Demand for carbon-fibre is expected to grow five-fold between 2025 and 2030, exceeding global manufacturing capacity. Creating viable, low-cost recovery processes, that retain the inherent strength of continuous carbon fibres for recycling, is therefore key to the development of the hydrogen economy.
As the gas has low energy density it needs to be compressed and stored at very high pressures, between 350 to 700 bar (5,076 – 10,152 psi). This makes high-strength, lower-weight carbon fibre the material of choice, especially for hydrogen pressure vessels in vehicles such as cars or aircraft, where power-to-weight is critical.
Partnering with Lancashire-based B&M Longworth Ltd, the National Composites Centre team successfully reclaimed continuous carbon fibre, from end-of-life composite pressure tanks, using the company’s revolutionary DEECOM process.
Originally designed to remove waste polymers from filters and production equipment, the process uses superheated steam, under compression, to penetrate microscopic fissures in the composite’s polymer, where it then condenses. On decompression, it boils and expands, cracking the polymer and carrying away broken particles.
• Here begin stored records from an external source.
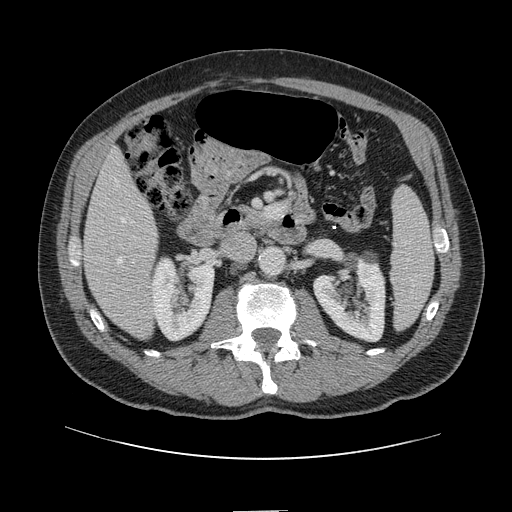
Contrast-enhanced abdominal CT, one axial slice. Position 43 of 161 along the scan axis. 120 kVp. Soft-tissue window (W 400 / L 40 HU). 512 × 512 image matrix. Case-level facts recorded for this patient, not image findings: patient: female, age 60 years at operation; diagnosis: colorectal cancer liver metastases, imaged before liver resection; multiple liver metastases: no; largest metastasis: 3.5 cm.
Annotated regions visible in this slice (outlined manually by an expert reader):
- hepatic veins: bounding box [x1, y1, x2, y2] px = [118, 218, 125, 263]
- liver: [84, 153, 157, 339]
- planned liver remnant (the part of the liver to remain after resection): [84, 153, 154, 272]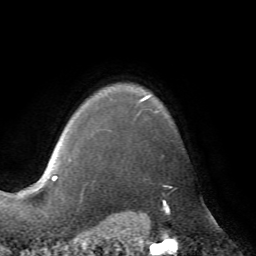
Breast MRI (dynamic contrast-enhanced), one axial slice; slice 59 of 72 in the series (ordered by position); cropped to one breast; dynamic contrast-enhanced series, time point 2 of 7 at this slice position (early post-contrast); 1.5 T; TE 4.2 ms, TR 8.7 ms; 2.2 mm slice thickness; 256 × 256 image matrix. Female patient.
Outlined on this slice (semi-automatic segmentation, software-assisted and operator-edited):
- enhancing-tissue mask used for the functional tumour volume (all voxels passing the contrast-enhancement thresholds inside the analysis volume; usually the tumour): bounding box [x1, y1, x2, y2] px = [69, 95, 158, 161]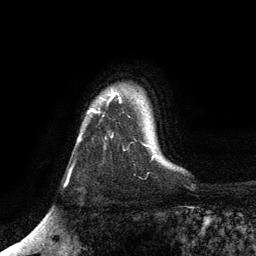
Breast MRI, one axial slice; slice 98 of 134 in the series (ordered by position); cropped to one breast; dynamic contrast-enhanced series, time point 2 of 6 at this slice position (early post-contrast); 3 T; TE 2.8 ms, TR 7.5 ms; 256 × 256 image matrix, field of view 175 × 175 mm. Female patient.
Structures marked on this image (semi-automatic segmentation, software-assisted and operator-edited):
- enhancing-tissue mask used for the functional tumour volume (all voxels passing the contrast-enhancement thresholds inside the analysis volume; usually the tumour): box from (x=80, y=92) to (x=121, y=140) px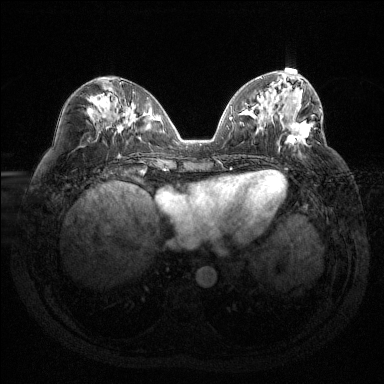
Breast MRI (dynamic contrast-enhanced), one axial slice; slice 57 of 144 in the series (ordered by position); dynamic contrast-enhanced series, time point 2 of 6 at this slice position (early post-contrast); 1.5 T; TE 1.6 ms, TR 4.4 ms; 1.2 mm slice thickness; 384 × 384 image matrix, field of view 360 × 360 mm. Female patient.
Annotated regions visible in this slice (semi-automatic segmentation, software-assisted and operator-edited):
- enhancing-tissue mask used for the functional tumour volume (all voxels passing the contrast-enhancement thresholds inside the analysis volume; usually the tumour): box from (x=278, y=105) to (x=311, y=151) px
This pressure swing cycle is then repeated until all the matrix (the material suspended in the polymer) has been separated from the fibre, allowing the monomers to also be reclaimed for possible reprocessing.
As a result, National Composites Centre engineers working with Cygnet Texkimp Ltd, a Cheshire-based, global leader of fibre handling and conversion technology, could use the reclaimed continuous carbon fibre to make a new pressure vessel using filament winding.
The partnership is now looking to work with manufacturers to scale and industrialise this process, sharing the knowledge of recent recycling trials. The next step is to undertake fibre characterisation analysis of the reclaimed material and recycled vessel, as the team works towards their ultimate goal: developing the disruptive technologies that enable sustainable hydrogen storage solutions.